After 15 minutes of looking at more phones than the Pilgrims could ever dream possible, they finally call our name, “Dan” and within 15 more minutes my husband is all set and ready to go with his new iPhone (black), a hard-shell cover for protection, and everything else but a bassinet. Because you’d think he delivered this thing out of the tip of the penis, the way he tends to it constantly. He’s always on it, riveted to a rotation of novel albeit useless apps like a radar that’s supposed to detect the presence of ghosts (but instead growls out random words like “bagel” and “frame” and “shortcut”) and talking animals.


For some reason, a cartoon shark that parrots back everything he says in a voice like James Earl Jones or a cat that talks like he’s just inhaled a sweet sixteen party’s worth of helium balloons, is more interesting than me. I could run around the house in nothing but a rotating set of edible pasties, and unless I could find my way into a cartoon mouse costume and speak back to him in a voice that sounds like Daffy Duck, he’s just not interested.


Hard to believe, yes?


Slice #3: I’m baking gluten-free brownies from a single package.

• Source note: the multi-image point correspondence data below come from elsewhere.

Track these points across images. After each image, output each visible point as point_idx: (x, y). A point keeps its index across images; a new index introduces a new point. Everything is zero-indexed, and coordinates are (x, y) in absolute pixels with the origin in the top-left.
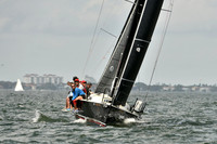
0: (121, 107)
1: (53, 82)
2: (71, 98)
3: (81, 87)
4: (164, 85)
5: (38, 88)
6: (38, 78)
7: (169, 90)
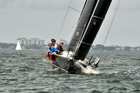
1: (37, 43)
3: (56, 46)
4: (117, 47)
5: (26, 48)
6: (27, 41)
7: (121, 50)
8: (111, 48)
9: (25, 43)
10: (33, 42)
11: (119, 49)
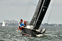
0: (37, 30)
1: (14, 23)
2: (20, 26)
3: (23, 23)
4: (55, 24)
5: (9, 25)
6: (9, 22)
7: (57, 26)
8: (52, 25)
9: (8, 23)
10: (12, 22)
11: (56, 26)
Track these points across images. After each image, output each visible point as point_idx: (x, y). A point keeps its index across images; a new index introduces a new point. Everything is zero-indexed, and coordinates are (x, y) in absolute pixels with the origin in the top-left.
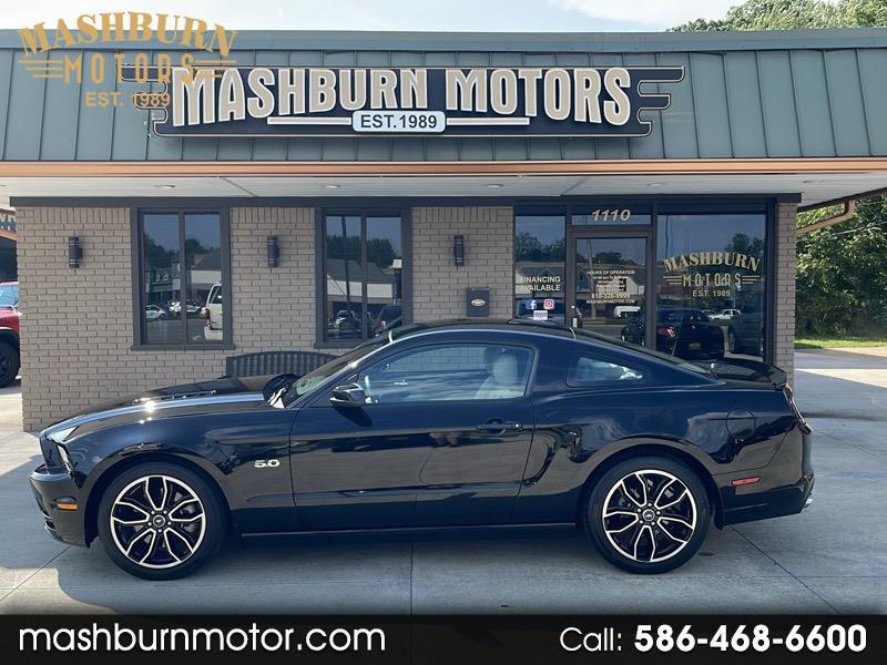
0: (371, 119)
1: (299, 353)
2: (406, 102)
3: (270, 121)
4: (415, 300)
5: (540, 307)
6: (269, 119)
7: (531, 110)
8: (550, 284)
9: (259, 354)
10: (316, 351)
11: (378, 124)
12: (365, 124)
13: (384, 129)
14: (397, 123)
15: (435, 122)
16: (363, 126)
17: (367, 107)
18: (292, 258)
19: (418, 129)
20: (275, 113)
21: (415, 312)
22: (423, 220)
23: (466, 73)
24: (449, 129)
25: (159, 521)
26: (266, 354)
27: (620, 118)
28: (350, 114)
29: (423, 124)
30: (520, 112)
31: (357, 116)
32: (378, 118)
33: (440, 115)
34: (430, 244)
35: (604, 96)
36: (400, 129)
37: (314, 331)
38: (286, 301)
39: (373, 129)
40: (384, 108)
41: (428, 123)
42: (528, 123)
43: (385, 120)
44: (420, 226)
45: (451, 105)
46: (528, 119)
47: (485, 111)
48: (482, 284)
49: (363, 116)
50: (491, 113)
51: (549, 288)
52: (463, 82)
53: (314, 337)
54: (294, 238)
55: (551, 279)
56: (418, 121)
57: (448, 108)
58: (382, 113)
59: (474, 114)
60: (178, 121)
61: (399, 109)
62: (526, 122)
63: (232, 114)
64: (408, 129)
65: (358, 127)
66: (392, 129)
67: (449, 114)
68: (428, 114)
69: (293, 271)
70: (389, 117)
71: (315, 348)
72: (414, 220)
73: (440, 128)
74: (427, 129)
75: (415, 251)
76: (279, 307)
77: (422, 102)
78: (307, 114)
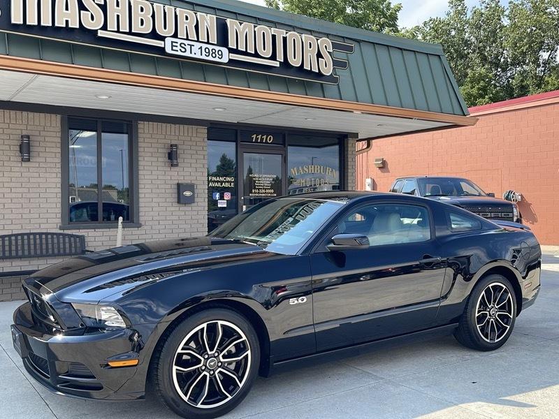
0: (178, 45)
1: (47, 234)
2: (203, 37)
3: (101, 34)
4: (140, 191)
5: (222, 198)
6: (99, 31)
7: (280, 57)
8: (228, 182)
9: (10, 236)
10: (62, 232)
11: (183, 50)
12: (174, 48)
13: (187, 54)
14: (196, 52)
15: (222, 55)
16: (172, 49)
17: (175, 36)
18: (41, 154)
19: (210, 58)
20: (105, 28)
21: (140, 200)
22: (146, 131)
23: (241, 24)
24: (231, 62)
25: (212, 364)
26: (16, 235)
27: (327, 71)
28: (163, 38)
29: (214, 55)
30: (273, 57)
31: (169, 41)
32: (183, 45)
33: (225, 50)
34: (151, 150)
35: (319, 55)
36: (198, 56)
37: (59, 216)
38: (35, 190)
39: (179, 53)
40: (187, 39)
41: (217, 55)
42: (278, 66)
43: (188, 48)
44: (144, 136)
45: (232, 45)
46: (278, 63)
47: (253, 53)
48: (187, 180)
49: (172, 42)
50: (256, 55)
51: (227, 185)
52: (239, 29)
53: (59, 220)
54: (42, 139)
55: (228, 179)
56: (211, 52)
57: (230, 46)
58: (186, 42)
59: (246, 53)
60: (16, 18)
61: (198, 41)
62: (278, 65)
63: (67, 21)
64: (204, 57)
65: (168, 50)
66: (193, 55)
67: (231, 51)
68: (217, 48)
69: (42, 165)
70: (191, 46)
71: (60, 229)
72: (140, 131)
73: (225, 60)
74: (217, 59)
75: (140, 154)
76: (28, 196)
77: (214, 39)
78: (130, 33)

Now, don’t get me wrong: I don’t need brownies. (Hello? Fat, get off me.) But Steppy (my stepdaughter, for those of you who haven’t read for a while or who have short-term memory issues) insisted we bake together. And you know me, I’ll do almost anything to get brownie points—literally.


She’s almost 14 now and things are really changing. Suddenly, she gets me. And can connect with me on the important things—like shoes, and lip gloss, and pocketbooks. She wants to talk about getting her nails done and remind me of the brown boots she wants for her birthday (in October)—you know, “the kind that come of up to your mid-calf and look like Uggs?” She also gets very upset if I try to give her and Dan daddy/daughter time – no, no, she wants me around and I like it!


It’s taken me six long years to finally be in, and so if she wants to bake brownies, show me how to the pre-heat the oven. The nice thing is that the brownies we made together were the best gluten-free pastries I’ve had to date. So good, my husband was forced to utter this incredibly creative passage, “Gosh, if I didn’t know better, I’d swear these had gluten in them.” Isn’t he something?


The bad thing is I’m on a new diet, which means no more brownies—gluten-free or otherwise—for me. But again, another story for another day.


How are things in your neck of the woods? What does your slice of life look like? Do tell.